潜行せよ、とナベールは言う……

悪についての試論 (叢書・ウニベルシタス)これは個人的に、久々に(ある意味で)心躍らされる一冊。ジャン・ナベール『悪についての試論 (叢書・ウニベルシタス)』(杉村靖彦訳、法政大学出版局)。ナベールは初めて読んだし(というか、同書が初の邦訳なのだそうだ)、そもそも名前も知らなかったのだけれど、なるほどその内省に内省を重ねていく重厚な思考と論述は、ある種のフランスの思想的伝統を感じさせる(原書は1955年刊)。確かに晦渋ではあるものの、読み手にとってはある意味、強壮剤のようなテキストかもしれない。人が抱える「悪」には、道徳的規範への侵犯といったレベルには収まらない、本源的な悪というものがあるのではないか……考察はそこから始まる。なぜそう考えられるかといえば、それはなにがしかの行為や、その他のなんらかの現実に対して、「正当化できない」という感情を抱くことがあるからだ。それはきわめて原初的な感情であり、それを生み出す大元のところには、規範などを超越し、直接的には把持することができない(原初的感情を通してしか透けてみえないような)、その感情に対応する「悪」があるに違いない、と。もしそれがあるとしたら、それが意識においてに捉えられないのは、意識の中の深いところに隠れているからのではないのか。意識の深いところとはどこか。それは、個別の意識が他から分離せざるをえないという本源的な裂け目にほかならないのではないか……。こういう感じで、思弁は深く深く潜っていく。ただ、これもまたフランス的、あるいは大陸的な哲学思考の常で、そうした悪を前にして、人がなしうる術は限りなく小さいものでしかない。悪を覆い隠してしまうような諸力に抗い、その都度、その認識を自覚しようと努めることからしか、そうした分離を乗り越えることはできないだろう、というのだ。

こうした文脈で一性(ここでは神を指しているわけではない)とか純粋意識とか称されるものにも言及されるが、そのあたりには、どこか宗教的・宗教哲学的な残滓も窺える。またカント哲学への批判的な姿勢も随所に見られる。巻末の訳者解説では、この悪の問題についての哲学史的なまとめもあり、そこではライプニッツの神義論がリスボン大地震を契機に失効し、悪の問いが再編成されてカントの「善意志」と「根源悪」に至ることが記されているが、ナベールはさらにその先の、「犯す悪」だけでなく「被る悪」をも考慮しなければならないという時代的な要請の中に位置づけられる。その周辺には、同じように思考不可能な悪や思考からこぼれ落ちる悪を論じたレヴィナスやアーレントがいる……。

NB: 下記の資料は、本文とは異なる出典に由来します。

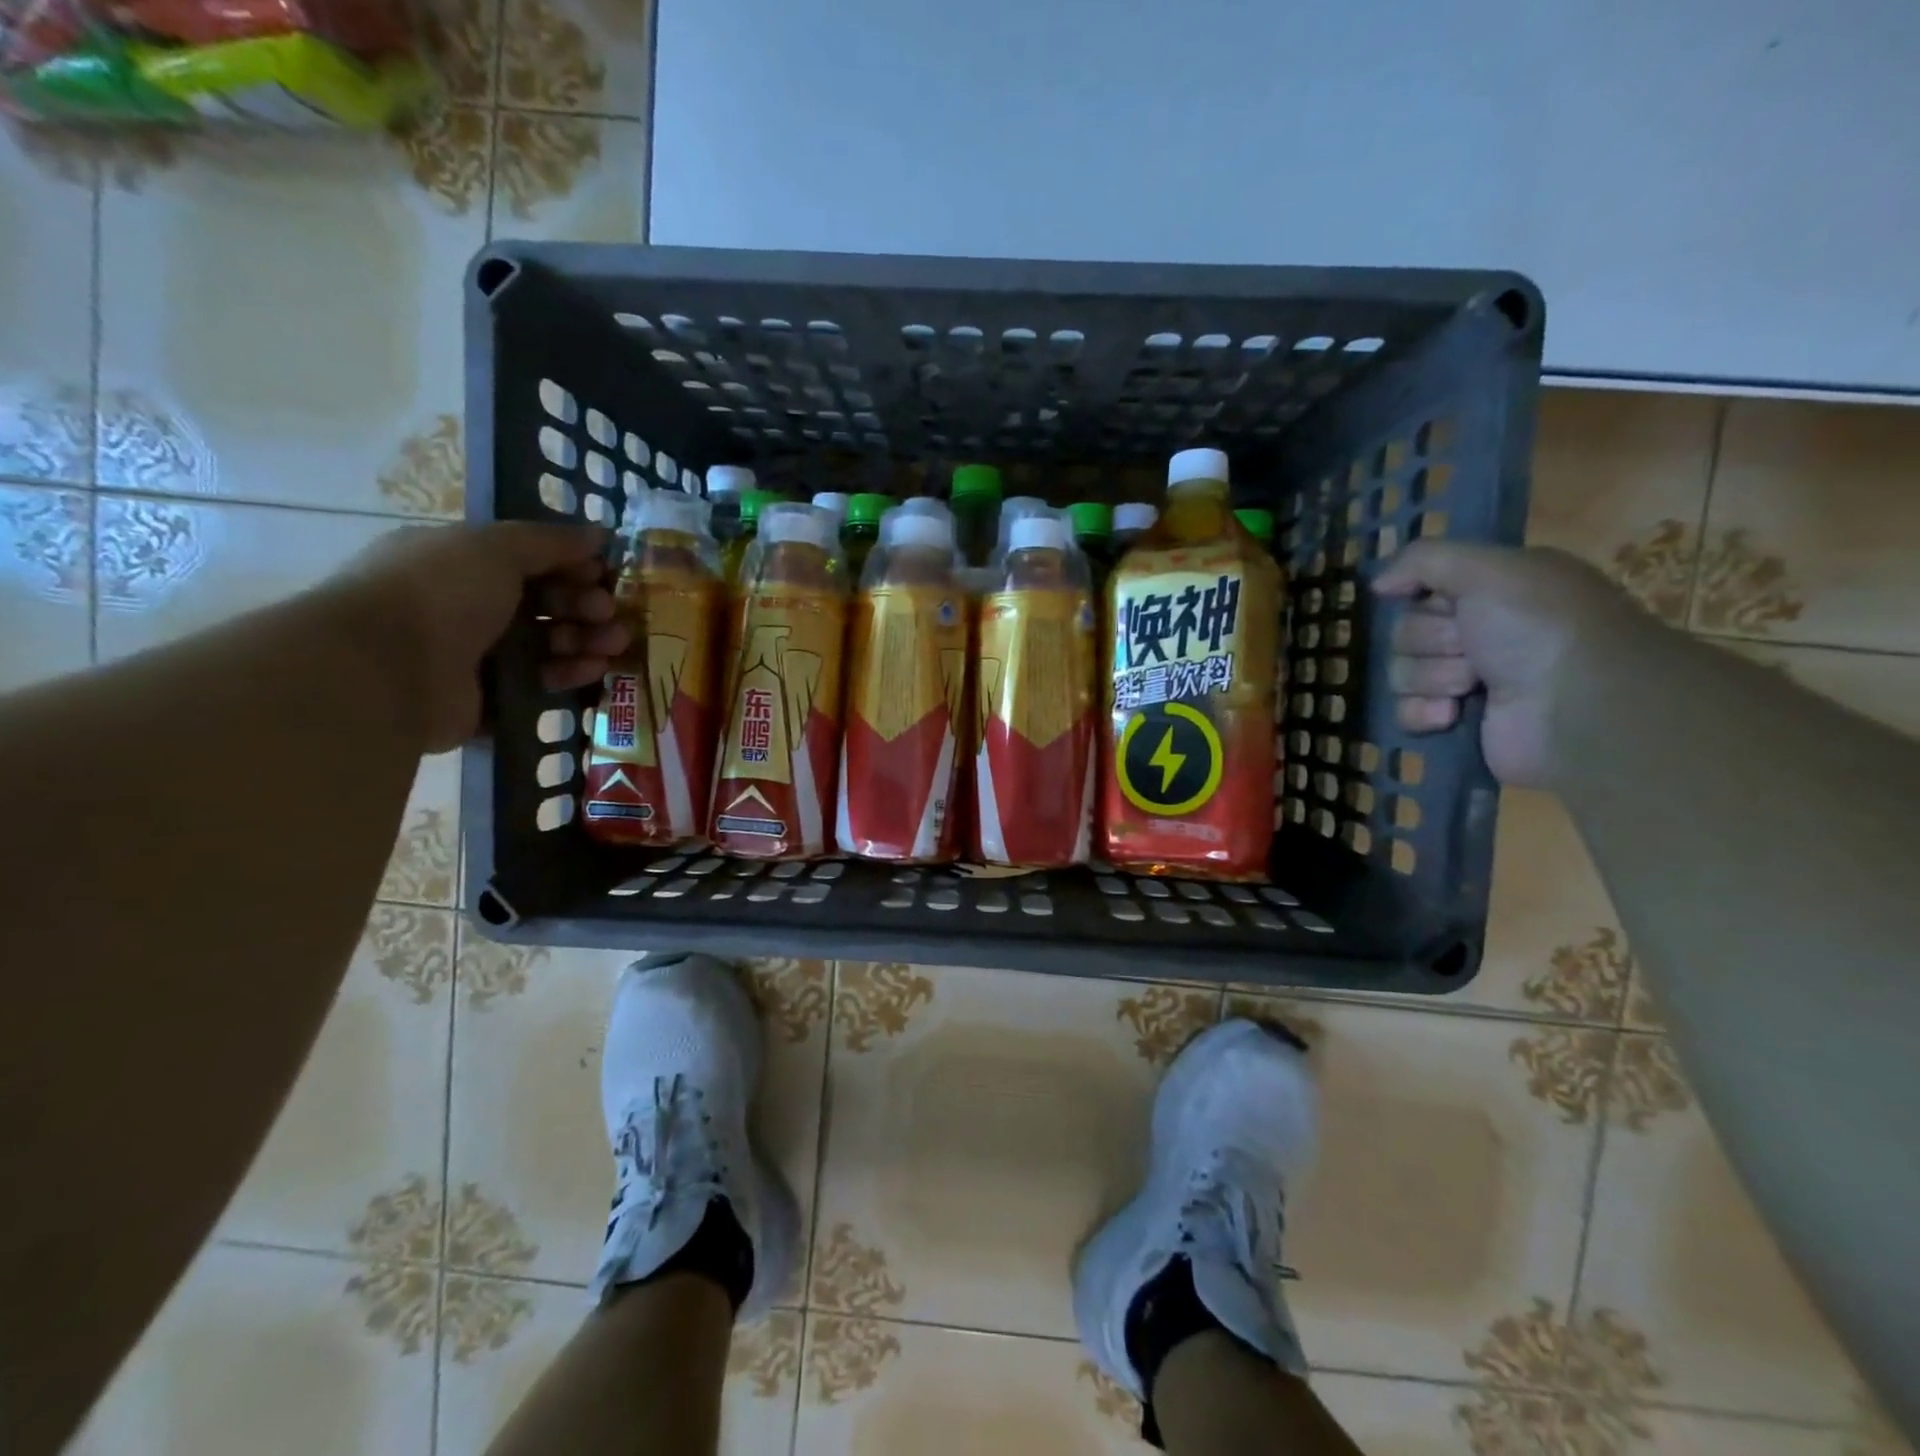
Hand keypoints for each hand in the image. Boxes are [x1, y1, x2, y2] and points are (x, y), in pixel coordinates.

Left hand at [333, 522, 628, 752]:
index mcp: (460, 563)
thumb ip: (551, 541)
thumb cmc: (439, 593)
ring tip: (615, 644)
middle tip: (611, 612)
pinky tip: (593, 669)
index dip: (571, 565)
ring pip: (547, 645)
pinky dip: (569, 675)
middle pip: (543, 604)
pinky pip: (540, 683)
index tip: (605, 574)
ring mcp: (476, 655)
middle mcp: (466, 606)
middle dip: (584, 606)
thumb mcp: (496, 547)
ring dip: (586, 640)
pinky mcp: (488, 699)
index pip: (529, 561)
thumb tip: (599, 534)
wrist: (386, 670)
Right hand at [1373, 542, 1653, 787]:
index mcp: (1495, 591)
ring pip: (1402, 672)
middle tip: (1470, 647)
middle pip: (1406, 632)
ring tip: (1473, 685)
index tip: (1449, 603)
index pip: (1423, 589)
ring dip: (1432, 677)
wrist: (1578, 708)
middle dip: (1431, 642)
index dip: (1427, 599)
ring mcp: (1469, 680)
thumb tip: (1378, 584)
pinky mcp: (1457, 722)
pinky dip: (1423, 713)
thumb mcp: (1489, 569)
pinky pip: (1405, 711)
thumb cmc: (1539, 627)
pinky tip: (1452, 715)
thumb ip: (1425, 560)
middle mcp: (1481, 632)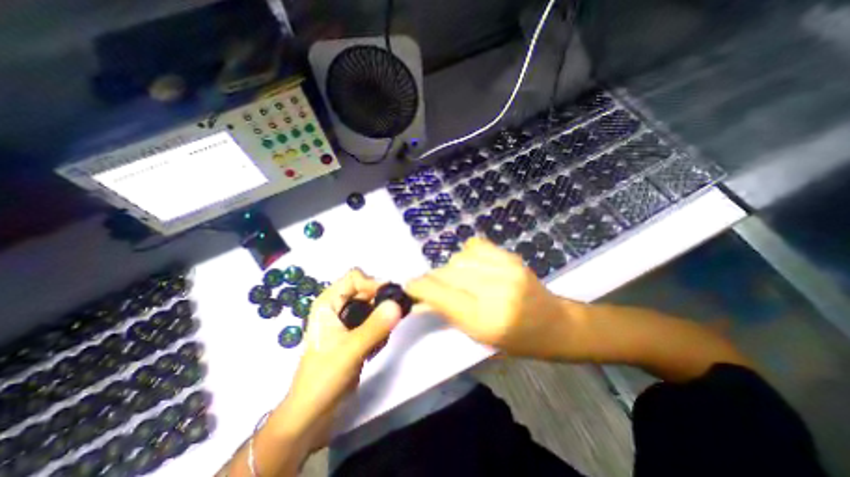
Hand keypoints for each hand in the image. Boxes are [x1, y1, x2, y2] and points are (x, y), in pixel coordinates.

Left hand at [276, 270, 402, 451]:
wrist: (313, 412)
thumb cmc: (324, 377)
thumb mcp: (351, 349)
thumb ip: (375, 326)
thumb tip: (398, 303)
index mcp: (329, 302)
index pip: (355, 277)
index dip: (372, 284)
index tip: (388, 300)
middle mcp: (338, 306)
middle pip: (367, 289)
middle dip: (381, 302)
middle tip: (392, 319)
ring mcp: (348, 320)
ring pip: (373, 305)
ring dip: (383, 318)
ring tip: (381, 338)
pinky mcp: (356, 332)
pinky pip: (375, 319)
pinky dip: (381, 328)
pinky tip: (377, 346)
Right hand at [407, 236, 576, 358]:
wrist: (555, 324)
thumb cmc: (516, 340)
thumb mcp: (479, 336)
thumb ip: (448, 313)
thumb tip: (420, 299)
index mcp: (485, 319)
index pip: (441, 295)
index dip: (420, 287)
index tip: (409, 285)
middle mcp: (495, 291)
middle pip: (448, 273)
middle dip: (434, 279)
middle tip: (433, 286)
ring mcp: (506, 269)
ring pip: (459, 258)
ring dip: (452, 268)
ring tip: (460, 279)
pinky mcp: (512, 257)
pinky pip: (476, 246)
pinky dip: (467, 254)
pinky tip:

全体はこのように壮大な思弁を物語っていくのだけれど、人によってはそうした実定・検証できない空論を弄してどうなるのか、という意見もあるかもしれない。けれども、たとえば「分離・分断」が悪を生じせしめるというあたりの見識ひとつ取ってみても、個人レベルから社会的レベル、災禍の問題から国際関係・戦争にいたるまで、そうした議論が示唆するところは案外大きいのではないか、という気もする。

卑近な例を一つ挙げておこう。認知症の介護の問題だ。個人的には老親の介護を始めてちょうど三年が経過したところなので、とりわけこれは思うところが大きい。記憶を保持できない被介護者は、生活のいろいろな面でそのことを取り繕うために嘘を重ねる。介護する側にはときにそれがなんとも許せない・許しがたいと思うことがある。相手が病気であることを承知しつつも、そうした許しがたさはときになかなか鎮めるのが難しかったりもする。で、こうした感情の根は相当に深いように思われるのだ。もちろんそれで虐待などの反道徳的行為に直結するわけではないけれども、いずれにしてもそうしたダークな感情が渦巻くのは、そこにある種のコミュニケーションがもはや成立しえないという事実があるのも確かだ。それは病気ゆえの絶対的な意志不疎通という事態であり、分断されていることは修復不可能な与件でしかない。被介護者側もまた、その意志不疎通の事態に苦しんでいるのかもしれないが(虚言はその現れなのか?)、その者にはもはやそのこと自体を告げる術すらない。だからこそ、そこに巣くう悪への対処は、その悪をその都度反省的に注視する・見据えることしかないのかもしれない、と言われるならば、それはある種とても大きなリアリティをもって迫ってくる。